The three recipes that follow are my antipasto staples.
The olives should always be about cos they last for pretty much ever. Get a mix of you favourites or just one type.
The feta is good for a coupla weeks at least. You should try to get hold of a soft sheep’s feta. I think you could get Bulgarian from most supermarkets. It’s cheap to buy and tastes delicious in the marinade.
The pumpkin dip will last a week or just halve the batch if you’re cooking for a few people.

Now all you need is some nice salami or lonza or bresola or grilled chorizo or some white anchovies or all of the above, maybe a few cherry tomatoes and radishes, heaps of crusty bread and some grissini or crackers, and that cheap vino I spoke of earlier.

CARAMELISED PUMPKIN AND MACADAMIA DIP (for my friend Amanda)

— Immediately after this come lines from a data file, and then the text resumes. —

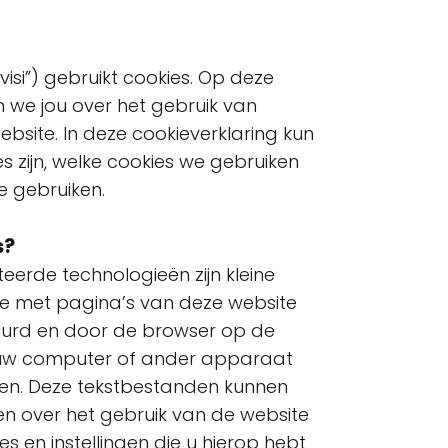
Avisi”) gebruikt cookies. Op deze
 we jou over het gebruik van
bsite. In deze cookieverklaring kun
es zijn, welke cookies we gebruiken
 gebruiken.
s?
eerde technologieën zijn kleine
e met pagina’s van deze website
rd en door de browser op de
n uw computer of ander apparaat
n. Deze tekstbestanden kunnen
en over het gebruik van de website
 en instellingen die u hierop hebt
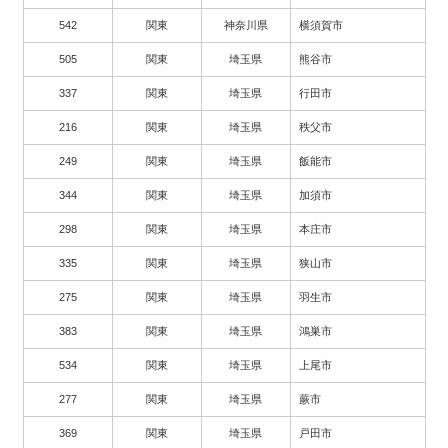
542
関東
神奈川県
横須賀市
505
関東
埼玉県
熊谷市
337
関東
埼玉県
行田市
216
関東
埼玉県
秩父市
249
関東
埼玉県
飯能市
344
関東
埼玉県
加須市
298
関東
埼玉県
本庄市
335
関東
埼玉県
狭山市
275
関東
埼玉県
羽生市
383
関東
埼玉県
鴻巣市
534
関東
埼玉県
上尾市
277
関東
埼玉県
蕨市
369
関東
埼玉県
戸田市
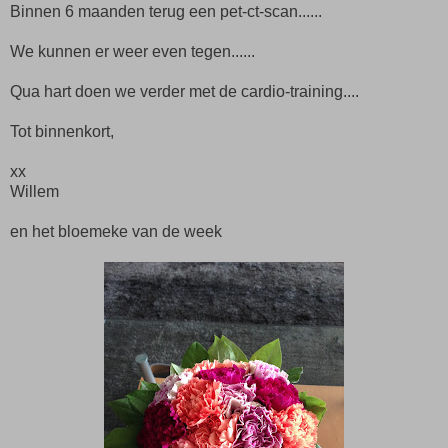
Binnen 6 maanden terug een pet-ct-scan......
We kunnen er weer even tegen......
Qua hart doen we verder met de cardio-training....
Tot binnenkort,
xx
Willem
en het bloemeke van de week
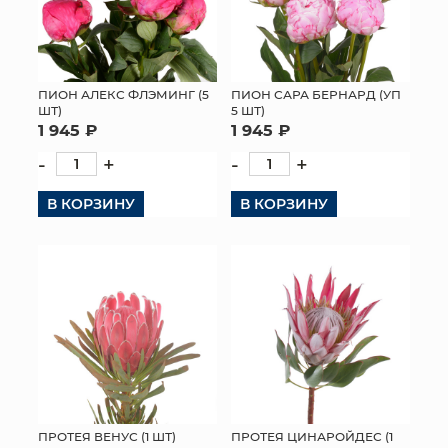
ПИОН АЛЕКС ФЛЭМИНГ (5
ПИОН САРА БЕРНАРД (УП
ШТ)
5 ШТ)
1 945 ₽
1 945 ₽
-
+
-
+
В КОРЗИНУ
В КОРЗИНУ
ПРОТЕЯ ВЕНУС (1 ШТ)
ПРОТЕЯ ЦИНАРОЙДЕС (1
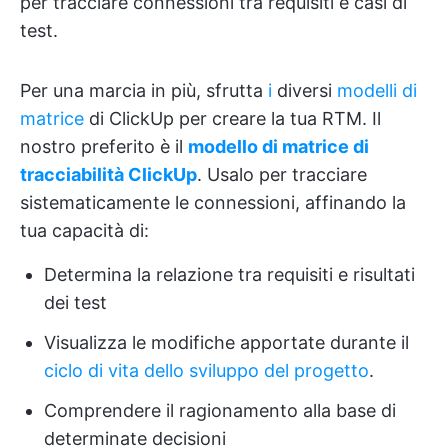
per tracciare connessioni tra requisiti e casi di
test.
Per una marcia in più, sfrutta
i
diversi
modelli di
matrice
di ClickUp per creare la tua RTM. Il
nostro preferito è il
modello di matrice di
tracciabilità ClickUp
. Usalo per tracciare
sistematicamente le connessioni, affinando la
tua capacità di:
Determina la relazione tra requisiti e risultati
dei test
Visualizza le modifiche apportate durante il
ciclo di vita dello sviluppo del progetto
.
Comprendere il ragionamento alla base di
determinate decisioni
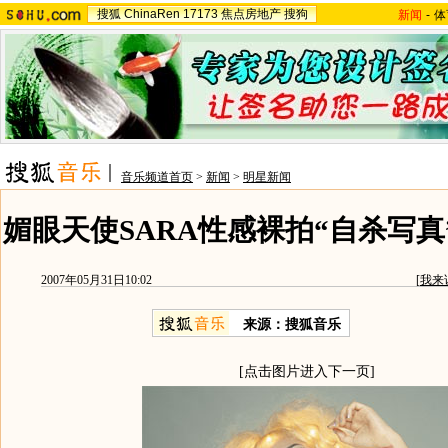
搜狐
ChinaRen
17173
焦点房地产
搜狗
新闻
-
体
音乐频道首页
>
新闻
>
明星新闻
媚眼天使SARA性感裸拍“自杀写真
2007年05月31日10:02
[
我来
来源：搜狐音乐
[点击图片进入下一页]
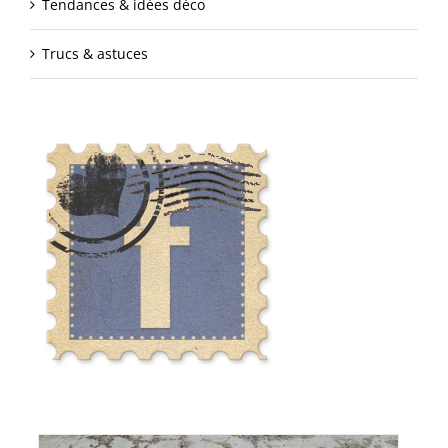
Tendances & idées déco
Trucs & astuces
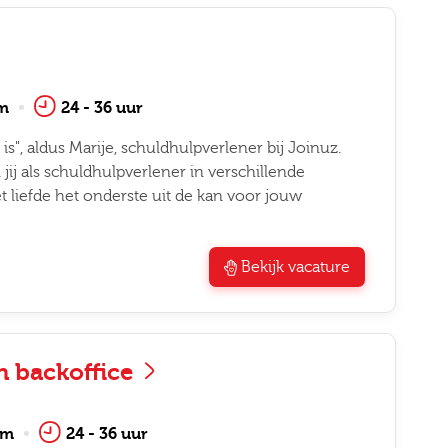
m
24 - 36 uur
 is", aldus Marije, schuldhulpverlener bij Joinuz.
jij als schuldhulpverlener in verschillende
 liefde het onderste uit de kan voor jouw
Bekijk vacature
 backoffice
am
24 - 36 uur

1 butternut pumpkin, peeled, med dice
1 brown onion, med dice
2 cloves garlic, chopped
½-1 tspn dried chilli flakes
2 cups macadamias
olive oil (or macadamia oil if you have some) to cook

In a pan big enough to fit everything without over crowding, cook the pumpkin over a med-high heat until it starts to caramelise.
Add the onion, macadamia’s, garlic and chilli and turn the heat to med-low, sweat off until onion is starting to caramelise and pumpkin is really soft.
Deglaze with ½ cup water.
Blitz until smooth.
Add extra water if needed to reach desired consistency. It will thicken a bit on standing because of the nuts in it.
Season with salt and pepper.

MARINATED SHEEP’S FETA per kg (ish)

1 Tbls dried oregano
1 pinch dried chilli flakes
5 cloves garlic, bruised with the flat of a knife
½ bunch thyme
250ml each olive and vegetable oils

All in and marinate for at least 1 hour.

MARINATED OLIVES per kg (ish)

5 cloves garlic, bruised with the flat of a knife
2 sprigs rosemary
2 sprigs thyme
2 bay leaves
1 long red chilli, chopped roughly
zest ½ orange
250ml each olive and vegetable oils

All ingredients into pot on a med heat until just getting hot. Remember you are not deep frying the marinade, we only want to infuse the flavours.
Put olives in a jar or bowl, cover with marinade and leave to get to know each other for at least a day.

MARINATED ME

At least 2 bottles of wine or half a carton of beer.